Dataset entries:
═══

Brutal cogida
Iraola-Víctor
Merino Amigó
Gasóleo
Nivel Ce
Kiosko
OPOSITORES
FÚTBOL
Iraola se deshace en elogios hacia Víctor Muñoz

═══

* [Problem details]: Take the entries above and transcribe them exactly.

* [Result of this exercise]:
Brutal cogida
Iraola-Víctor
Merino Amigó
Gasóleo
Nivel Ce
Kiosko
OPOSITORES
FÚTBOL
Iraola se deshace en elogios hacia Víctor Muñoz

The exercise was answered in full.